Exercise: The lines from the top of the records below through the one containing "fruit basket: none [89,550,294,645]" are to be transcribed exactly, and nothing else is to be added.

Object state transitions:
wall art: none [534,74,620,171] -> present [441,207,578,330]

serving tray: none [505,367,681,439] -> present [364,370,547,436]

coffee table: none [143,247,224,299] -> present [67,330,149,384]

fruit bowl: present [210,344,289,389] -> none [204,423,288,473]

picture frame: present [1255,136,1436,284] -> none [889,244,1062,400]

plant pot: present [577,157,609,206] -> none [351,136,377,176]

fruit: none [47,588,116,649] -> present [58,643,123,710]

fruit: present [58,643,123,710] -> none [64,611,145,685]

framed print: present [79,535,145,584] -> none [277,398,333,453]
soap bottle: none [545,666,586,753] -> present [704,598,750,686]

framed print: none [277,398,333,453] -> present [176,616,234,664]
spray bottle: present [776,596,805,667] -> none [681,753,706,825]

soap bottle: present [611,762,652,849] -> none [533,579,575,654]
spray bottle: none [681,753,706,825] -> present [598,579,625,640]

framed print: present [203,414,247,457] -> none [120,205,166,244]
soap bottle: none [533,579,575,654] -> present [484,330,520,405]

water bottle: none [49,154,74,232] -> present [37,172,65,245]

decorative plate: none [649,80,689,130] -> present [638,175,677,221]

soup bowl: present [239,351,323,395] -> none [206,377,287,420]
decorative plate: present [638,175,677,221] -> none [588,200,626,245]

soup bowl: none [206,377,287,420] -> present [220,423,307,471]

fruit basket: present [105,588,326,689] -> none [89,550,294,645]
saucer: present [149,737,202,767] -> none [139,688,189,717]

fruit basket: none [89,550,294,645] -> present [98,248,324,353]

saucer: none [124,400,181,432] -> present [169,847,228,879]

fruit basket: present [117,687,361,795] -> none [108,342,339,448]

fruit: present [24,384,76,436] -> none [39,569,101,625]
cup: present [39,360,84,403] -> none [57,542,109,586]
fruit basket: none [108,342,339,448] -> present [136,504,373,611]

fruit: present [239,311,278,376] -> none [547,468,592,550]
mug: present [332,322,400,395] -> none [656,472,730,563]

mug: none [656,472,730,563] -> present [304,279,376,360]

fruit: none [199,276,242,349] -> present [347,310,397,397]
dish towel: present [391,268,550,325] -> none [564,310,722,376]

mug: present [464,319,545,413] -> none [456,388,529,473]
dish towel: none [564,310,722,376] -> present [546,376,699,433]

Response area:
wall art: none [534,74,620,171] -> present [441,207,578,330]

serving tray: none [505,367,681,439] -> present [364,370,547,436]

coffee table: none [143,247,224,299] -> present [67,330,149,384]

fruit bowl: present [210,344,289,389] -> none [204,423,288,473]

picture frame: present [1255,136,1436,284] -> none [889,244,1062,400]

plant pot: present [577,157,609,206] -> none [351,136,377,176]

fruit: none [47,588,116,649] -> present [58,643,123,710]

fruit: present [58,643,123,710] -> none [64,611,145,685]

framed print: present [79,535,145,584] -> none [277,398,333,453]
soap bottle: none [545,666,586,753] -> present [704,598,750,686]

framed print: none [277,398,333,453] -> present [176,616,234,664]
spray bottle: present [776,596,805,667] -> none [681,753,706,825]

soap bottle: present [611,762,652,849] -> none [533,579,575,654]
spray bottle: none [681,753,706,825] -> present [598,579,625,640]

framed print: present [203,414,247,457] -> none [120,205,166,244]
soap bottle: none [533,579,575,654] -> present [484,330,520,405]

water bottle: none [49,154,74,232] -> present [37,172,65,245]

decorative plate: none [649,80,689,130] -> present [638,175,677,221]

soup bowl: present [239,351,323,395] -> none [206,377,287,420]
decorative plate: present [638,175,677,221] -> none [588,200,626,245]

soup bowl: none [206,377,287,420] -> present [220,423,307,471]

fruit basket: present [105,588,326,689] -> none [89,550,294,645]
saucer: present [149,737,202,767] -> none [139,688,189,717]

fruit basket: none [89,550,294,645] -> present [98,248,324,353]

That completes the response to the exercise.